==== Textauszug

KALTENBRUNNER: Es gibt im Deutschen nur zwei Phrasen in der Unterschrift, entweder »Ihr« oder »Dein«. »Dein« unterschreibt man dann, wenn man mit jemand das Du-Wort wechselt, also mit jemandem, mit dem man befreundet ist. Ich bin mit dem Bürgermeister von Wien, Blaschke, befreundet und offensichtlich...

OBERST AMEN: Richtig, nun wäre es nicht absolut lächerlich und undenkbar, daß ein Stempel oder ein Faksimile hergestellt würde, nicht nur mit der Unterschrift, sondern auch dem Worte »Dein« über der Unterschrift?

KALTENBRUNNER: Das wäre mindestens unsinnig, das gebe ich ohne weiteres zu, aber ich habe ja auch nicht gesagt, daß es eine Faksimile-Unterschrift sein muß. Sondern ich habe erklärt, es ist nicht meine Unterschrift, und daß sie entweder ein Faksimile ist oder sie ist mit einer anderen Unterschrift daruntergesetzt worden. Der Verfasser des Briefes ist – Sie ließen mich dabei nicht aussprechen – wie aus der Chiffre links oben hervorgeht, in der Abteilung IV a, 4 b zu suchen. Im gesamten Amt und jedem Menschen im Großdeutschen Reich ist es bekannt gewesen, daß der Bürgermeister von Wien, Blaschke, und ich schon aus der gemeinsamen Wiener politischen Tätigkeit her seit vielleicht zehn Jahren das Du-Wort gewechselt haben und als Du-Freunde bekannt sind. Wenn ich zum Beispiel also von Berlin abwesend gewesen bin, und der Brief war eilbedürftig, ich nehme das aus seinem Inhalt an, so hat sicherlich der Beamte es für gerechtfertigt befunden, diese Floskel darunterzuschreiben. Ich habe ihn dazu nicht ermächtigt. Es ist und bleibt von ihm natürlich eine Unmöglichkeit. Aber so allein kann ich es mir vorstellen.

========

_Aufgaben_
**a.** Schreib aus dem Textauszug die Stelle von „KALTENBRUNNER: Es gibt“ bis einschließlich „befreundet und offensichtlich...“ ab.
**b.** In welcher Abteilung ist laut Kaltenbrunner im Textauszug der Verfasser des Briefes zu suchen?

==== Datenzeilen

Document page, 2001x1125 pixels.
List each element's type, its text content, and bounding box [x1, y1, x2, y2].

========
==== Datenzeilen

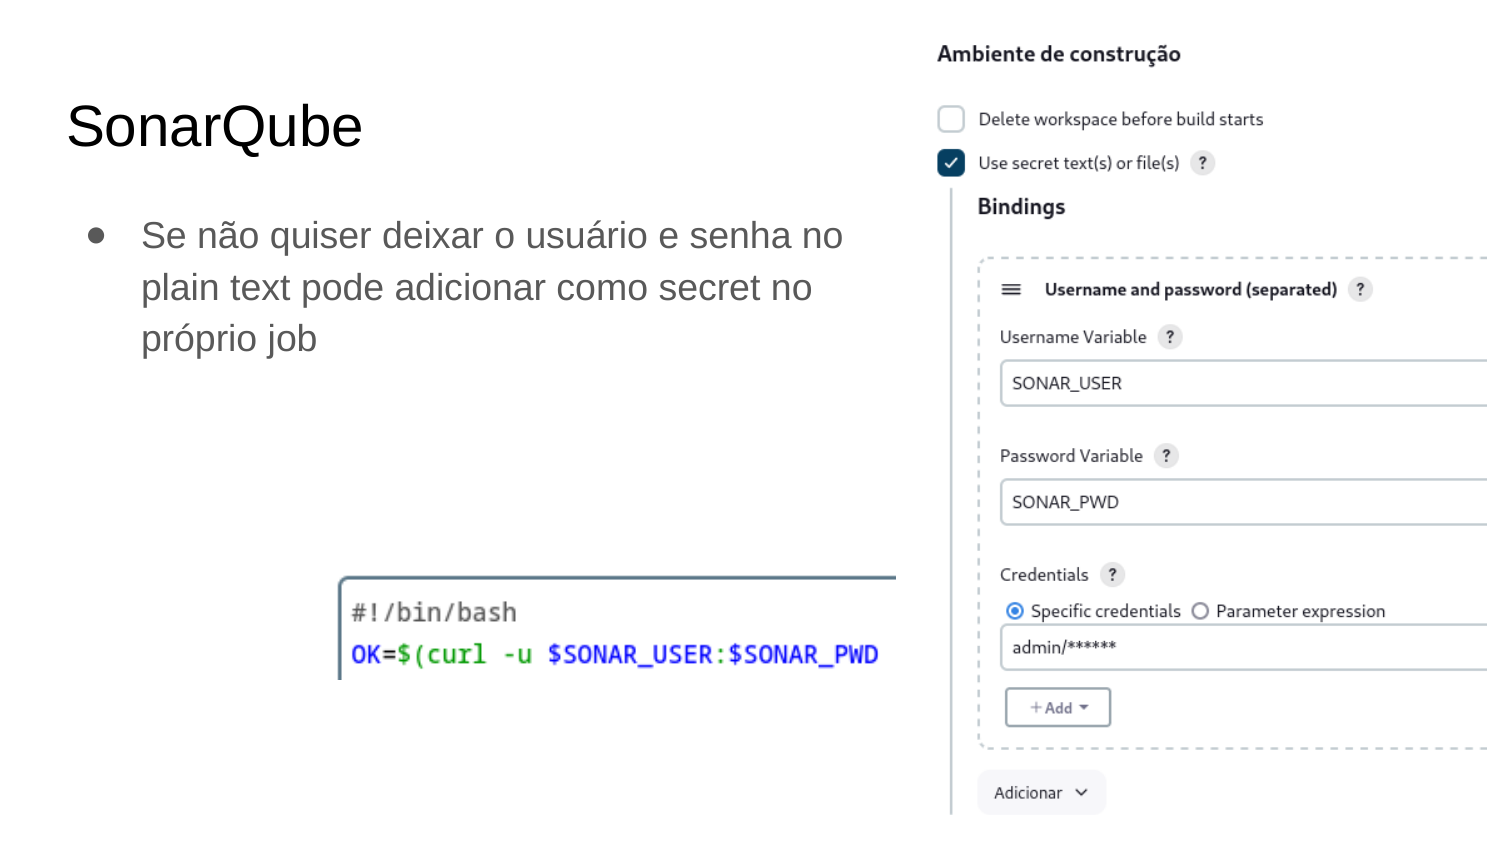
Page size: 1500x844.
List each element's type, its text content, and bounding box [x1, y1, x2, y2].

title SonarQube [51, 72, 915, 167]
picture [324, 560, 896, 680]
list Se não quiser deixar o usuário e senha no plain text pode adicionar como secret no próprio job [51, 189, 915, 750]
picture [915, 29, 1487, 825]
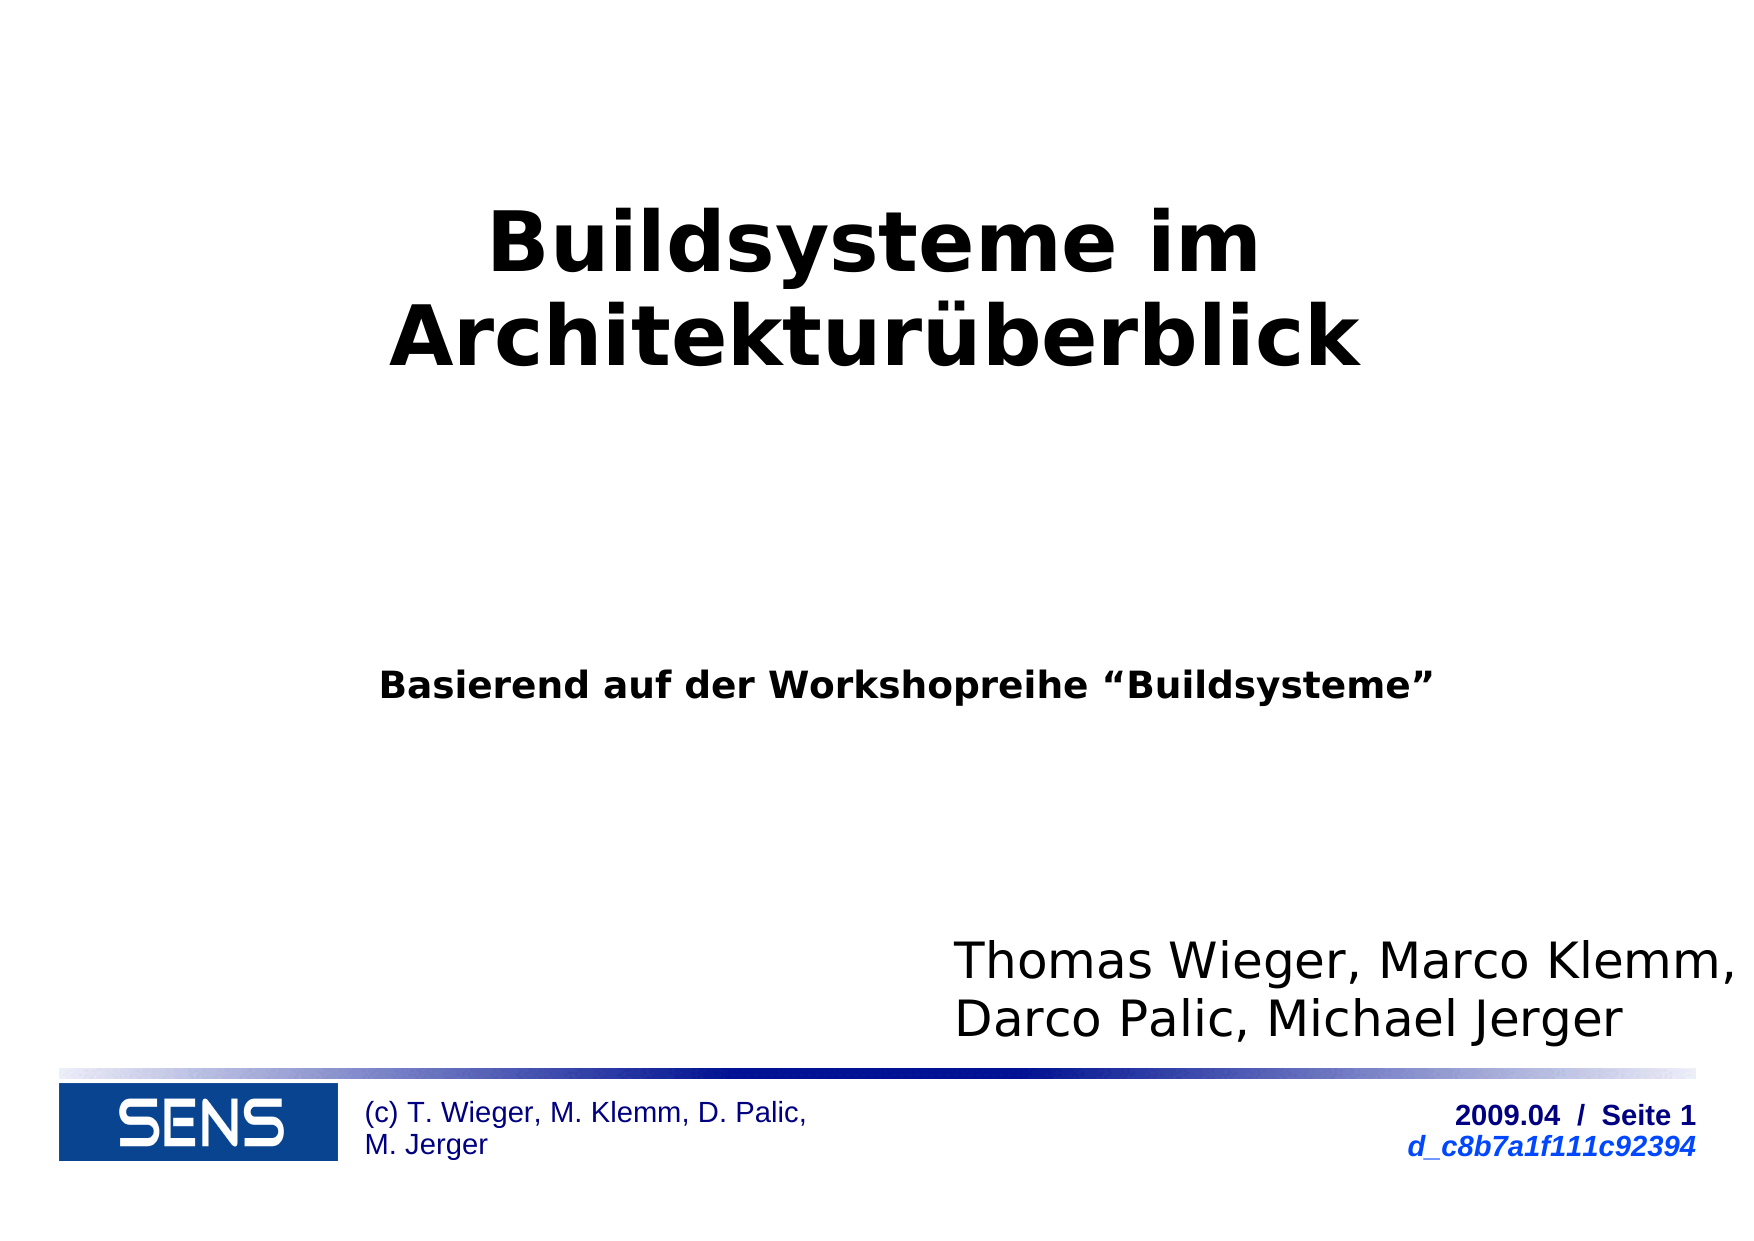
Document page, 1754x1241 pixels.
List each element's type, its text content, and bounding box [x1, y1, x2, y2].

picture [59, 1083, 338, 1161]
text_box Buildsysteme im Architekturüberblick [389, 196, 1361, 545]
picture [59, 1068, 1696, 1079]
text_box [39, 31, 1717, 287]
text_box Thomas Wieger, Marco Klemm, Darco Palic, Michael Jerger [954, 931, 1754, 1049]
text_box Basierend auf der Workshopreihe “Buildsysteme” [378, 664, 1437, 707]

========

_Vollständige Lösungen_
**a.**
KALTENBRUNNER: Es gibt im Deutschen nur zwei Phrasen in der Unterschrift, entweder »Ihr« oder »Dein«. »Dein« unterschreibt man dann, wenn man mit jemand das Du-Wort wechselt, also mit jemandem, mit dem man befreundet ist. Ich bin mit dem Bürgermeister von Wien, Blaschke, befreundet und offensichtlich...

**b.** In der Abteilung IV a, 4 b.